Good-faith answer: I can't be certain. But I've been using CC since its release, and Cursor before that (and actually going all the way back to GPT3 to do codegen in the Playground). After getting used to the CC workflow, the way that I use it has been pretty consistent. To be specific, I use basically the same AGENTS.md with small modifications for each project, and I live almost exclusively in Plan mode and the best model (currently Opus 4.5).

My initial prompting is boilerplate at this point, and looks like this:

(Explain overall objective / problem without jumping to a solution)

(Provide all the detail / file references / past work I can think of)

(Ask it "what questions do you have for me before we build a plan?")

And then go back and forth until we have a plan.

Compared to my work with CC six months ago, it's just much more capable, able to solve more nuanced bugs, and less likely to generate spaghetti code.

billylo an hour ago | parent | prev | next [-]

That's why benchmarks are useful. We all suffer from the shortcomings of human perception.

gpm an hour ago | parent | next [-]

Benchmarks shortcomings are no worse... they inevitably measure something that is only close to the thing you actually care about, not the thing you actually care about. It's entirely plausible that this decreased benchmark score is because Anthropic's initial prompting of the model was overtuned to the benchmark and as they're gaining more experience with real world use they are changing the prompt to do better at that and consequentially worse at the benchmark.

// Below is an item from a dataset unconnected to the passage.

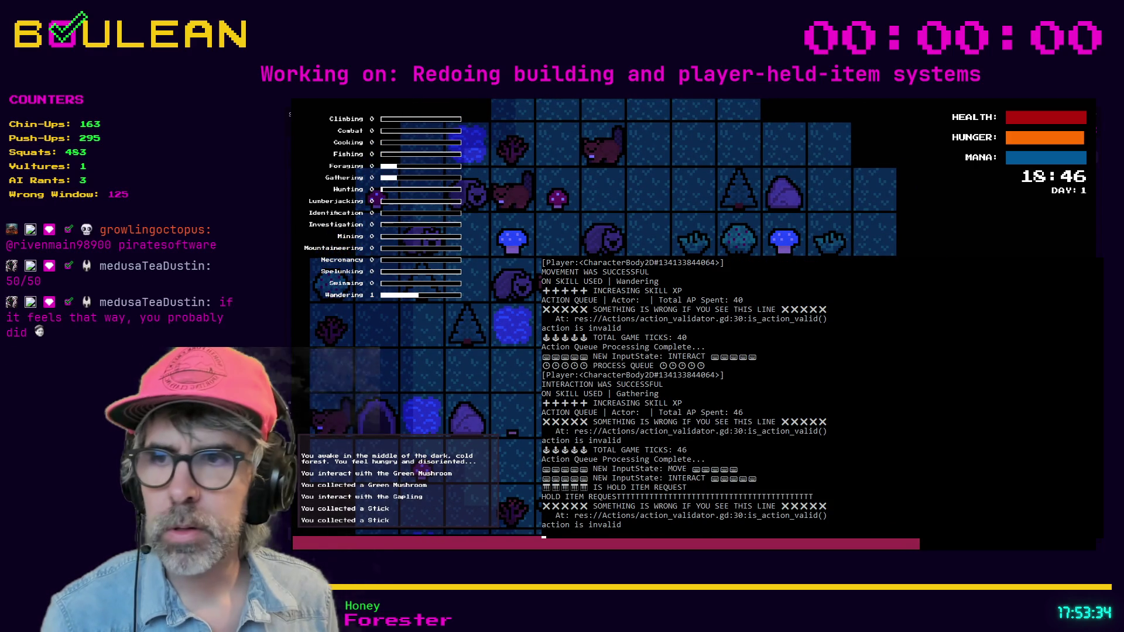
key("1")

billylo an hour ago | parent [-]

I wonder how best we can measure the usefulness of models going forward.

Thumbs up or down? (could be useful for trends) Usage growth from the same user over time? (as an approximation) Tone of user responses? (Don't do this... this is the wrong path... etc.)

turnsout 39 minutes ago | parent | prev [-]

Benchmarks measure what they measure. But your subjective experience also matters.

fragebogen an hour ago | parent | prev [-]

I was going to ask, are all other variables accounted for? Are we really comparing apples to apples here? Still worth doing obviously, as it serves a good e2e evaluations, just for curiosity's sake.